*Required work*:
Your task is to find every line of the listing that includes "lines" and copy it.

*Task input*:
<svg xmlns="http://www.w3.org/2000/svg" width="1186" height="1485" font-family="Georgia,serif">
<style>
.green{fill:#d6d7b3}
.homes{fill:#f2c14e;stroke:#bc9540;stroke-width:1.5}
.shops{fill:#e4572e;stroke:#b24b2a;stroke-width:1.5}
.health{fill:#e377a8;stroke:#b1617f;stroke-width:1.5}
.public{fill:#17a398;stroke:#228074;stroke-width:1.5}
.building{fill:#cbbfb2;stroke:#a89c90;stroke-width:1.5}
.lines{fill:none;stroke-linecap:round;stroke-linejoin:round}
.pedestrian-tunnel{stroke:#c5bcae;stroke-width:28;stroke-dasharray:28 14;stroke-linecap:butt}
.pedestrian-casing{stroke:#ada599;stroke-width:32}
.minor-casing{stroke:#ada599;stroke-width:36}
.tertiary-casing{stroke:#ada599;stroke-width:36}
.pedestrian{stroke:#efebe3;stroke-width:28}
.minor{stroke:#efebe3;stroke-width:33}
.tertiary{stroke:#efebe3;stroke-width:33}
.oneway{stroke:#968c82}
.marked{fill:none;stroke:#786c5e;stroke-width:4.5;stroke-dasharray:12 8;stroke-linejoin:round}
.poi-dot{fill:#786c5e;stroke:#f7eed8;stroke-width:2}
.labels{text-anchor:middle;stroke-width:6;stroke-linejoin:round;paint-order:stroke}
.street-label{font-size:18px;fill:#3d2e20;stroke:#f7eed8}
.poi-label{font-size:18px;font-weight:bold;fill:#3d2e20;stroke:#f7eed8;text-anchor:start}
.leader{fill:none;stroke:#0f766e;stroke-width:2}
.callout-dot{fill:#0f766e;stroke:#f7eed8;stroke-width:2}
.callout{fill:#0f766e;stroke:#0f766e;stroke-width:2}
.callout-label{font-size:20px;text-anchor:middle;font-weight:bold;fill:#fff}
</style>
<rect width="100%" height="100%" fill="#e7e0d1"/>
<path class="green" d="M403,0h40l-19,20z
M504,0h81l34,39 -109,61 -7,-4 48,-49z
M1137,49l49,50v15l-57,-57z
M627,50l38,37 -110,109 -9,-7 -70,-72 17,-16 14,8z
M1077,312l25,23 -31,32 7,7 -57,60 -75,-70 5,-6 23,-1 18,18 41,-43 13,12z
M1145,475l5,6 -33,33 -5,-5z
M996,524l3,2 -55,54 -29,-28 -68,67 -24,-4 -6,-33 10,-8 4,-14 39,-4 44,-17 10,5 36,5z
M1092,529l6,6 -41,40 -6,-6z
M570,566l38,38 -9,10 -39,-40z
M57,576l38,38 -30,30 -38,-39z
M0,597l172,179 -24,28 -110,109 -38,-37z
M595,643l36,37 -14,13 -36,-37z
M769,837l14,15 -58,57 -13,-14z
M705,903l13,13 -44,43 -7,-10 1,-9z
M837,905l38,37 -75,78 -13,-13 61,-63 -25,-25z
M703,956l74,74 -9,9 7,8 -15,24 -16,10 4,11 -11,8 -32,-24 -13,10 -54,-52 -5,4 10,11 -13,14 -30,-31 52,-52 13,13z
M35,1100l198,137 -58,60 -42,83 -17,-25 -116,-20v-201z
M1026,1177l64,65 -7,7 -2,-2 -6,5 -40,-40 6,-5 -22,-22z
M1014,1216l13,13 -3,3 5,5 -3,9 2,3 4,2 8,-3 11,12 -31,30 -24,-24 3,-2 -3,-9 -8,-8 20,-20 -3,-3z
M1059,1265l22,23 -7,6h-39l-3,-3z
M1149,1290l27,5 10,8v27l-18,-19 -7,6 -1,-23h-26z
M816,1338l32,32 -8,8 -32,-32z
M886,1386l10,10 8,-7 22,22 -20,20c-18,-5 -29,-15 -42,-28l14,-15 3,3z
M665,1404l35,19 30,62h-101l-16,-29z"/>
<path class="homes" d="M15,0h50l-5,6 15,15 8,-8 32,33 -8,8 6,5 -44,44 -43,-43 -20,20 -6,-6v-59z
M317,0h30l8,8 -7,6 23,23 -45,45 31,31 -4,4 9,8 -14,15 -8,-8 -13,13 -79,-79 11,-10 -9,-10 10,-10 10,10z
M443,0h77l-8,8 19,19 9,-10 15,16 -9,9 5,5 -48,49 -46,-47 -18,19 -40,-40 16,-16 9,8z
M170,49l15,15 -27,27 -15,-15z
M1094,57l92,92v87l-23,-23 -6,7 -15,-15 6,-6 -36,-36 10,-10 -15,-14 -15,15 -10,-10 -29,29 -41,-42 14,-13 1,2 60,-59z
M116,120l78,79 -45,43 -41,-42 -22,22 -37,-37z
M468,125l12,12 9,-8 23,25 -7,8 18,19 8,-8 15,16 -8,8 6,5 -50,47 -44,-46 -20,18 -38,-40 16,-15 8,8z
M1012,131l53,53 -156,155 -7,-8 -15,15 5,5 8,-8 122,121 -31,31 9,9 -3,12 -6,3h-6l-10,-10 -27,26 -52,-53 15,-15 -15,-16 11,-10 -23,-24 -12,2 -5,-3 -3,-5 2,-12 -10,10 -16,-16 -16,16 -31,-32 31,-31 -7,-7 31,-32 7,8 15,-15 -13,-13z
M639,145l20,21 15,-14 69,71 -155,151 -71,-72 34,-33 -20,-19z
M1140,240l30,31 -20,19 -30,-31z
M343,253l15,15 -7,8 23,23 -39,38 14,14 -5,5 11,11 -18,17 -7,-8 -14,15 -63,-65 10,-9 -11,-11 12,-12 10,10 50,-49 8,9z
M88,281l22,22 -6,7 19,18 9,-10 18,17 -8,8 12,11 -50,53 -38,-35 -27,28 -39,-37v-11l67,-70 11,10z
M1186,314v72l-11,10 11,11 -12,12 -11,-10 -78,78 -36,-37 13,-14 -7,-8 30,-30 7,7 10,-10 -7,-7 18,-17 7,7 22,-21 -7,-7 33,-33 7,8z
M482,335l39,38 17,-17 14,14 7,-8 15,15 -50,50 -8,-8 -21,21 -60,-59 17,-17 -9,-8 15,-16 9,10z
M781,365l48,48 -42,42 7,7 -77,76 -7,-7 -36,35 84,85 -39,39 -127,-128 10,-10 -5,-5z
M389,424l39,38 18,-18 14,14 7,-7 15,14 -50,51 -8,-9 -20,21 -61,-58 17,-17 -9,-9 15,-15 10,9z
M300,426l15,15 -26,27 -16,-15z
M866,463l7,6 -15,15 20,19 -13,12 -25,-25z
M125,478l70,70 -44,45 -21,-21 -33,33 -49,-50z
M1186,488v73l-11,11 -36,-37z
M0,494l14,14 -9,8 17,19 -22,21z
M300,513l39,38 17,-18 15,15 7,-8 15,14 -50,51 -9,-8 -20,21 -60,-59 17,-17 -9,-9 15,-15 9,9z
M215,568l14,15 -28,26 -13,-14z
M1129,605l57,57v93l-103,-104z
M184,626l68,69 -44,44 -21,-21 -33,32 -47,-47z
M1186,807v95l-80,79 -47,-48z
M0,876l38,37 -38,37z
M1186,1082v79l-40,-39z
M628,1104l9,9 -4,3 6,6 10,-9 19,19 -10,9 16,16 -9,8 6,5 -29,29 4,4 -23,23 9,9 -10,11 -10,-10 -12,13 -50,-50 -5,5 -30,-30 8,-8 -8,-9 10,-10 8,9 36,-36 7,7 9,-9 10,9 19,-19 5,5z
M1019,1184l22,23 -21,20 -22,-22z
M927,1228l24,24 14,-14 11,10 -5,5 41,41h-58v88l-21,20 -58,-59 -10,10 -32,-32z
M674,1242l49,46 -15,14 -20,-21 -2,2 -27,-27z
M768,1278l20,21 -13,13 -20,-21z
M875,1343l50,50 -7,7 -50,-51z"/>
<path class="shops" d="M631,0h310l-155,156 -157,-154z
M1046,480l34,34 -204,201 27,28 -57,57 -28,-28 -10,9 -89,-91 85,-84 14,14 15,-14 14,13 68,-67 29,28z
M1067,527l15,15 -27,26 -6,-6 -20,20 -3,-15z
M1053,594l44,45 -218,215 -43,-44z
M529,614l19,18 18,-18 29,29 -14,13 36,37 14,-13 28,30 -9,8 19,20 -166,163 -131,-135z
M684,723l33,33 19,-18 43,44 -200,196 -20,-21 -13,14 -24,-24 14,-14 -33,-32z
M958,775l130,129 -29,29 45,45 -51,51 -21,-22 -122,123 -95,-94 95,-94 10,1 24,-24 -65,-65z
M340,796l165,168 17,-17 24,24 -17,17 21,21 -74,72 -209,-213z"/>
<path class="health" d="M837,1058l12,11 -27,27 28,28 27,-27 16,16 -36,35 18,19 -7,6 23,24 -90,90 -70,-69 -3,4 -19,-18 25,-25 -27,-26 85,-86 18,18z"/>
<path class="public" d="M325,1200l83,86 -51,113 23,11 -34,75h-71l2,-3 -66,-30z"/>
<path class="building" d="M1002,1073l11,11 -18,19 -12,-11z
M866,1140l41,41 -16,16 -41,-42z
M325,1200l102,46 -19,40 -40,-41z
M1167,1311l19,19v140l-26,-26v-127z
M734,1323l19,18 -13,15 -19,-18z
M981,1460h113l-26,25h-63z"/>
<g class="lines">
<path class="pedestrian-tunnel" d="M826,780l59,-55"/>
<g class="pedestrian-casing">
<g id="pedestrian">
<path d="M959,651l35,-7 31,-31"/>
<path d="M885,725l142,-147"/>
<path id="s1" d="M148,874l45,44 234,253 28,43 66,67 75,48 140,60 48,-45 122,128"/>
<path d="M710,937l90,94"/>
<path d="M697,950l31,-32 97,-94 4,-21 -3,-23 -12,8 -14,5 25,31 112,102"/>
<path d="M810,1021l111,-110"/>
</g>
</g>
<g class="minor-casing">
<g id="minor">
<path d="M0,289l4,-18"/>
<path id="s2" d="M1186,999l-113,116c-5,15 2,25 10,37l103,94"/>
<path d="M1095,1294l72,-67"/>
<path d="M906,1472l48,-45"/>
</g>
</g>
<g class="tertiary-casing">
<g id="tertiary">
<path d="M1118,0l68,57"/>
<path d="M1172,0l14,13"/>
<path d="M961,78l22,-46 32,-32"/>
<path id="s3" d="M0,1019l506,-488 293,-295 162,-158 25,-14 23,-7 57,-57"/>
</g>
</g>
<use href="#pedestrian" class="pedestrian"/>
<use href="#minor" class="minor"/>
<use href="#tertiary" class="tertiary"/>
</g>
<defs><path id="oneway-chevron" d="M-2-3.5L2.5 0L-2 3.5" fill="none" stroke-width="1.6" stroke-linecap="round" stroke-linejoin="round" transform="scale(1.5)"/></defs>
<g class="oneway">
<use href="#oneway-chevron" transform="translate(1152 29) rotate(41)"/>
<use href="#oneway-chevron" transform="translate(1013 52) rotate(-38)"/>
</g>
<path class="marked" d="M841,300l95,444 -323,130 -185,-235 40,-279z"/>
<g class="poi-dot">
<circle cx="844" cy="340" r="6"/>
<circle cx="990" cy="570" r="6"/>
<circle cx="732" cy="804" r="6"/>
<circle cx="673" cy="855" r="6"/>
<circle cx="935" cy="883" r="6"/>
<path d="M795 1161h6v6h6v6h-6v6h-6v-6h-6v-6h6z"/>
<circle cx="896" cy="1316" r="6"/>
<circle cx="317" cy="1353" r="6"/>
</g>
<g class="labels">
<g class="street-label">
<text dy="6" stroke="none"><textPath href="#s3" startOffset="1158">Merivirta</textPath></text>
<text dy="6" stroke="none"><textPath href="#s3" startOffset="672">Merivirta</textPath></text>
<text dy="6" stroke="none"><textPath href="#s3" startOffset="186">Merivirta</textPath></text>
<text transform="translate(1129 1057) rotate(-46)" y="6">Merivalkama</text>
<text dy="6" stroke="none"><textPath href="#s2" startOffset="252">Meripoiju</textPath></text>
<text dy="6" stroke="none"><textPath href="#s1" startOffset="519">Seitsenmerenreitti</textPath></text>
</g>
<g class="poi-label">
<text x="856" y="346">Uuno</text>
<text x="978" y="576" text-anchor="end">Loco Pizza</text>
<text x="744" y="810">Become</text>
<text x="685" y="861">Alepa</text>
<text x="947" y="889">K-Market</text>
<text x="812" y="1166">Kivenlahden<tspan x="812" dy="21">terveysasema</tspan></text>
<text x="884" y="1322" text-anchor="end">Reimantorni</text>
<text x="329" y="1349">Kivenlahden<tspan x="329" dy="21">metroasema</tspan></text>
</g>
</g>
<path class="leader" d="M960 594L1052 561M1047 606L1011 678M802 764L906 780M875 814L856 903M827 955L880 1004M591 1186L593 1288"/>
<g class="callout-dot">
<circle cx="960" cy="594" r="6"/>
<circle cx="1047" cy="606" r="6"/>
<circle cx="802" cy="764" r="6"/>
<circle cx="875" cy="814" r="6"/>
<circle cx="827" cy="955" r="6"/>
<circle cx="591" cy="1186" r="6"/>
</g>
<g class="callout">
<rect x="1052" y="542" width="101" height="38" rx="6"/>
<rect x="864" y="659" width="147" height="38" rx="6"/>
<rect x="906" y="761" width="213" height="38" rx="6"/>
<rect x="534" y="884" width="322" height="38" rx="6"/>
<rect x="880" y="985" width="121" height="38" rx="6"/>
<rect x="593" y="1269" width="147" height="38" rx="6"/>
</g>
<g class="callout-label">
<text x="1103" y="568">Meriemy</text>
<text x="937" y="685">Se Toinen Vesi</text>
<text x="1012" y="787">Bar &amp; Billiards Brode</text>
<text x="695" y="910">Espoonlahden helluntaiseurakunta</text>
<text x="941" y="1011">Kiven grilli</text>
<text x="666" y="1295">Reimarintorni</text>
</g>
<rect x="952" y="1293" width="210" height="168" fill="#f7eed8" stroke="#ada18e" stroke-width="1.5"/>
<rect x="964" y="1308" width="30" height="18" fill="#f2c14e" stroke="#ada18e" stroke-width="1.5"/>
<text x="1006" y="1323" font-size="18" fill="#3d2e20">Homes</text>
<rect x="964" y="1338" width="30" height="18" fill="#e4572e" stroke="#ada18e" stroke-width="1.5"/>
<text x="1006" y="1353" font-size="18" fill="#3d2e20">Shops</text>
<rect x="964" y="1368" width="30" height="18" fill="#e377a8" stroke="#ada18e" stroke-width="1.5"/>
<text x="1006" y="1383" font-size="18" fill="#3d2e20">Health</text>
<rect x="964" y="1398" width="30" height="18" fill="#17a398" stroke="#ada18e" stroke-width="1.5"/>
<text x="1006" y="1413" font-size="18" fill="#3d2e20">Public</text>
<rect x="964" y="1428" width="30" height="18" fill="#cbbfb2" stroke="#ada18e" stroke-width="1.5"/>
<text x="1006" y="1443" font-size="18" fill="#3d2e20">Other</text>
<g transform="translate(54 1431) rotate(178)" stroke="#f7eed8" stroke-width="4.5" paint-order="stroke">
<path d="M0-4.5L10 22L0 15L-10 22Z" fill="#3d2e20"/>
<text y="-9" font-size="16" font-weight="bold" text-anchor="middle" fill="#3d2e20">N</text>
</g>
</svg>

*Written response*:
.lines{fill:none;stroke-linecap:round;stroke-linejoin:round}
<g class="lines">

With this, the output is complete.